RECORDS TO USE

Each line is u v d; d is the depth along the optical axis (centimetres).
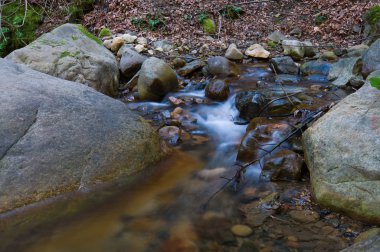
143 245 276
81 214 303
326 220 291
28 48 540
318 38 802
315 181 314
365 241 238
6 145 310
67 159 322
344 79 556
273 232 284
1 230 278
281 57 657
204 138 456
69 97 374
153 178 357
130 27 832
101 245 275
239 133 466
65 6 895
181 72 644
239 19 882
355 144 300
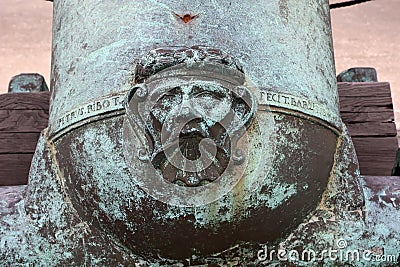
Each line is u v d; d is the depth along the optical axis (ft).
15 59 18.48
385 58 18.70
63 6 8.51
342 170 8.03
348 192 7.97
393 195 8.12
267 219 7.45
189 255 7.52
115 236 7.60
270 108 7.38
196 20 7.59
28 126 11.85
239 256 7.64
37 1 19.12
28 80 12.48
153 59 7.14
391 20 19.11
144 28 7.61
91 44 7.85
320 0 8.70
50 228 7.79
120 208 7.34
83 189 7.56
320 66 8.16
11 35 18.76
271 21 7.84
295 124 7.51
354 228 7.86
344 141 8.12
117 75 7.47
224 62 7.16
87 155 7.45
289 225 7.67
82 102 7.58
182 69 7.12
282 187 7.41
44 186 7.93
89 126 7.45
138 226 7.35
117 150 7.27
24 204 7.98
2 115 11.91
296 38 7.98
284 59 7.73
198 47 7.24
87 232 7.70
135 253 7.63
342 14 19.10
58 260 7.73
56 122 7.86
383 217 7.96
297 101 7.55
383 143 11.71
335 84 8.39
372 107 11.89
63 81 8.00
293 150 7.46
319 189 7.81
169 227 7.27
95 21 7.95
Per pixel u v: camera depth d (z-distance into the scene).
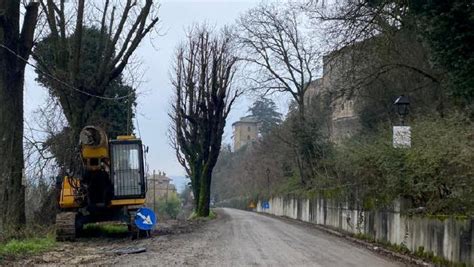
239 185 111.06
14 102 22.39
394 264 16.27
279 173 73.88
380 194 22.33
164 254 17.50
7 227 21.30
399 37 28.80
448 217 14.82
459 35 20.61
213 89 51.84
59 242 22.12
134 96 40.66
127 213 24.88
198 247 19.88
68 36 30.23
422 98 30.05
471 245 13.27
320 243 22.92
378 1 26.14
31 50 23.55
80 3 27.48
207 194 51.72
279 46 53.41
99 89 28.25
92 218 25.22
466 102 21.03
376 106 36.25
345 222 29.19
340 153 29.19
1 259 15.71
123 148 25.08
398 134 19.47
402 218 19.14
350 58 29.78
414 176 18.17
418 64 29.44
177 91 53.53
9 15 22.00
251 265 14.88
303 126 49.78
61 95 27.67
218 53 52.41
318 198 39.09
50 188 26.55
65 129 28.25
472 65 20.61
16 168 22.30
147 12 28.98
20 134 22.58
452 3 20.72
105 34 31.88
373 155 22.39
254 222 40.19
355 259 17.16
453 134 15.88
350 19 27.58
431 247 16.09
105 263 15.13
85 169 24.17
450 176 15.70
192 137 53.78
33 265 14.66
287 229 32.34
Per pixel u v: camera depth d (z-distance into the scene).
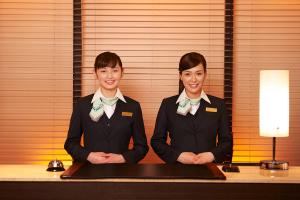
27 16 3.63
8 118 3.64
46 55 3.64
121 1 3.63
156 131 2.93
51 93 3.65
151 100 3.66
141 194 2.09
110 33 3.64
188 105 2.88
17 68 3.64
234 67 3.67
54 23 3.64
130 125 2.88
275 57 3.68
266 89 2.44
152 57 3.65
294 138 3.68
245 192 2.11
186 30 3.65
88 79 3.64
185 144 2.88
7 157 3.64
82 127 2.88
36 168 2.42
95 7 3.63
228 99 3.62
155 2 3.64
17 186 2.11
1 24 3.62
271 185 2.11
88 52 3.64
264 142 3.68
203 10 3.64
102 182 2.09
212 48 3.65
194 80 2.74
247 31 3.67
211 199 2.10
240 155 3.67
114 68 2.74
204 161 2.62
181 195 2.09
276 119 2.42
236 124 3.67
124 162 2.63
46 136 3.64
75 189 2.09
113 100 2.86
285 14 3.67
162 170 2.26
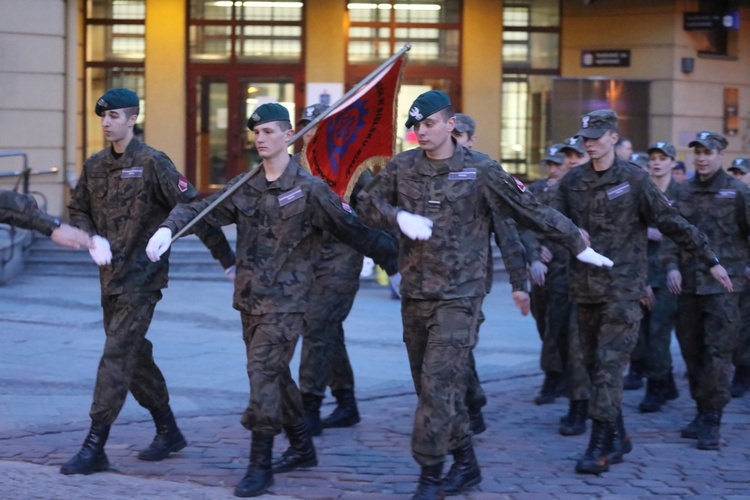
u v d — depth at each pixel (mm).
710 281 6988
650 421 7570
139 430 6926
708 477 6086
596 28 17828
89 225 5996
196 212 5555
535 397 8281
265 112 5504
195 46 17688
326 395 8156
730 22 17047
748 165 8766
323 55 17688
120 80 17688
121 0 17547
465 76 17938
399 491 5699
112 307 5949
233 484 5754
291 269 5578
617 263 6223
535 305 8141
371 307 12672
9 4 15445
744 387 8594
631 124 17234
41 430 6809
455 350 5285
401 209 5426
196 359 9375
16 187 14703
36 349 9633
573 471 6180
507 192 5340
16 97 15562
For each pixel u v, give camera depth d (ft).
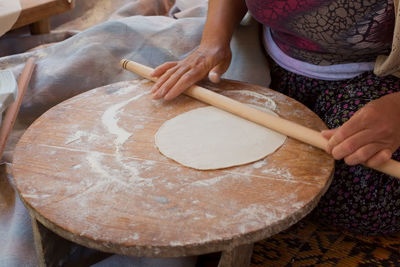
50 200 2.54
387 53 3.99
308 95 4.65
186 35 5.28
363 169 3.79
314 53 4.27
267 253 4.17
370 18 3.52
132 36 5.18
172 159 2.91
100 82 4.92
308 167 2.86
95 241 2.28
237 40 5.32
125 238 2.27
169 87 3.66
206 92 3.64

THE PROBLEM
Return exactly the lines of the data, beginning with the first and ending with the line containing "68 36 30.23". Skip the pictures.

RESPONSE AREA
Each line is u v d; d is the depth along the optical axis (centimetres).
143 245 276
81 214 303
326 220 291
28 48 540
318 38 802
315 181 314
365 241 238
6 145 310
67 159 322
344 79 556
273 232 284
1 230 278
281 57 657
204 138 456
69 97 374
153 178 357
130 27 832
101 245 275
239 133 466
65 6 895
181 72 644
239 19 882
355 144 300
Each line is u v d; d is the depth along the optical axis (ft).
15 59 18.48
385 58 18.70
63 6 8.51
342 170 8.03
348 192 7.97
393 195 8.12
267 219 7.45
189 255 7.52
115 236 7.60
270 108 7.38
196 20 7.59
28 126 11.85
239 256 7.64
37 1 19.12
28 80 12.48
153 59 7.14
391 20 19.11
144 28 7.61
91 44 7.85
320 0 8.70
50 228 7.79
120 208 7.34
83 189 7.56
320 66 8.16
11 35 18.76
271 21 7.84
295 124 7.51
354 228 7.86
344 141 8.12
117 75 7.47
224 62 7.16
87 155 7.45
289 225 7.67
82 102 7.58
182 69 7.12
282 187 7.41
44 186 7.93
89 126 7.45
138 226 7.35
117 150 7.27
24 204 7.98
2 115 11.91
296 38 7.98
284 59 7.73
198 47 7.24
87 232 7.70
135 253 7.63
342 14 19.10
58 260 7.73
56 122 7.86
383 217 7.96
297 101 7.55
383 143 11.71
335 84 8.39
372 107 11.89
63 81 8.00
293 150 7.46
319 189 7.81
169 227 7.27
95 21 7.95
Per pixel u v: camera depth d (z-distance into the scene).
239 185 111.06
14 102 22.39
394 264 16.27
279 173 73.88
380 194 22.33
164 254 17.50
7 227 21.30
399 37 28.80
448 217 14.82
459 35 20.61
213 89 51.84
59 242 22.12
134 96 40.66
127 213 24.88
198 247 19.88
68 36 30.23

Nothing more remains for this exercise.